原作は柚月裕子さんって女性の方なんですね。東北の方ですが、舞台は広島。
私は『仁義なき戦い』も観たことがないし、あまり極道ものになじみがないんですが、役所さんの評判がいいし、こういう役は役所さんに似合いそうなんで観てみました。
ネタばれ
のっけから豚のクソを食べさせると言うきついシーンに、ちょっと観るの止めようかって気分になったんですが、頑張りました。
こういう映画の暴力シーンってちょっと痛々しくてしんどいんですよね。
昭和の終わりという設定で、暴力団の抗争が表だって見える時代のお話。
型破りな大上巡査部長と、その捜査法に反感を覚える日岡巡査。
なんていうかある種の必要悪的な所行なんですかね。大上の行動はあくまで暴力団側でも警察側でもなく一般市民を守ることにあるというのが彼を肯定する根拠となるのでしょうか。
ただ、彼ひとりでそのバランスを守り続けることは出来ないし、幸いにして物語は日岡巡査が引き継ぐという結末だったから成り立つけど、そうじゃなければ崩壊する訳で。
この種の問題はひとりのヒーローでどうにかなる問題なのかという疑問が残りました。
それに大上のやり方は当然暴力団の恨みを買うような行為でもあるし、案の定彼の末路は捜査の過程で暴力を振るった男による復讐という要素も強かった。
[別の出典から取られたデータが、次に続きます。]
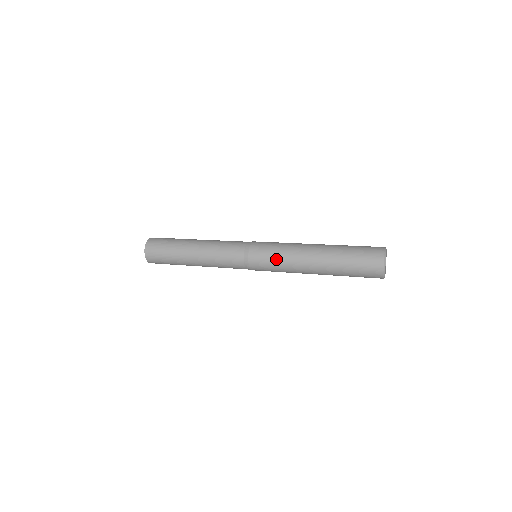
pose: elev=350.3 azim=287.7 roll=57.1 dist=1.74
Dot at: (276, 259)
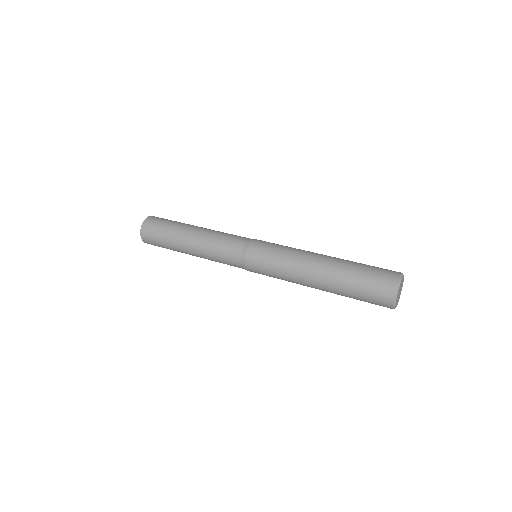
Dot at: (278, 254)
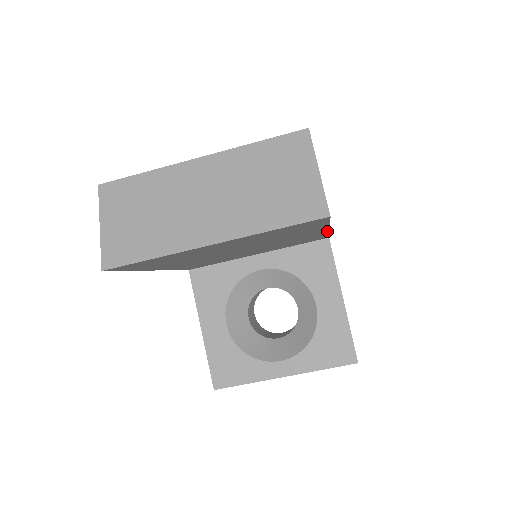
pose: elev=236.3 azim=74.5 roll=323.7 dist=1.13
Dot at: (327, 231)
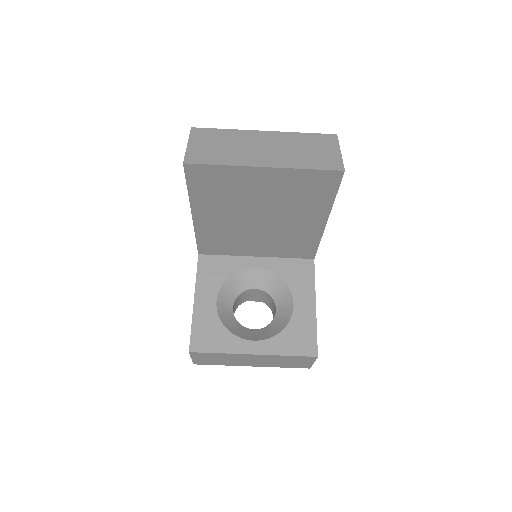
Dot at: (323, 227)
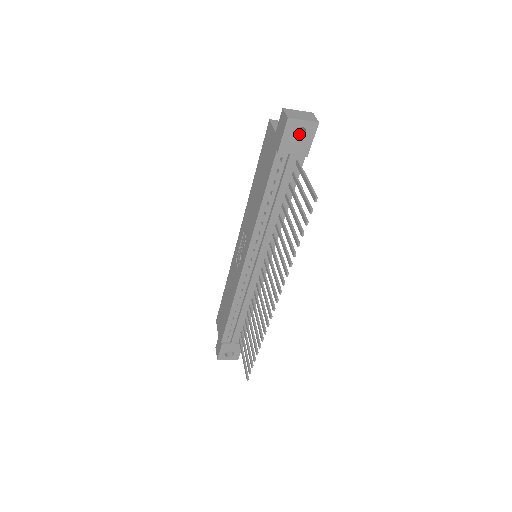
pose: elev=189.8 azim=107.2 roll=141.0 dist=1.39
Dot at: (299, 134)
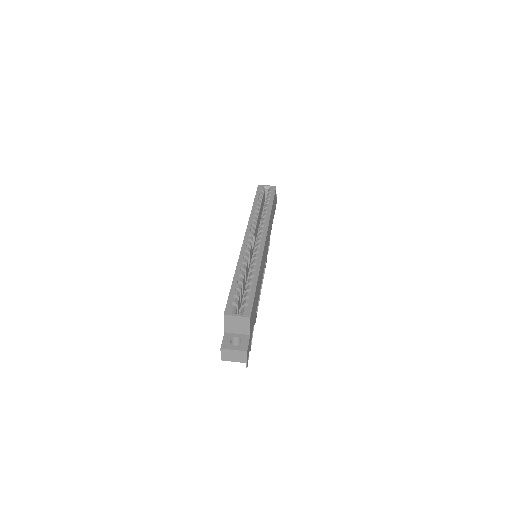
Dot at: occluded
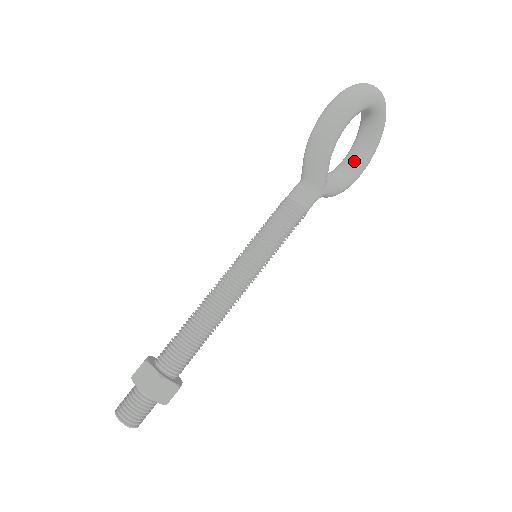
ここでも豚のクソを喰わされると言う最悪な殺され方で嫌な後味。
日岡だって、だまし討ちみたいなことをして、のちのち江口洋介の恨みを買わないのでしょうか?
いずれにせよ現在では物語で懸念しているように暴力団はもっと水面下に暗躍するということで、この時代より厄介なのかもしれません。
竹野内豊(今回は『カンフーハッスル』の斧頭会の組長に見えてしょうがなかった)、中村獅童など、あまり物語上活躍のない役柄。
江口洋介はこれまでの彼のイメージがあるのであまり怖く感じない。
田口トモロヲもちらっとお目見え。
役所さんはさすがの演技でした。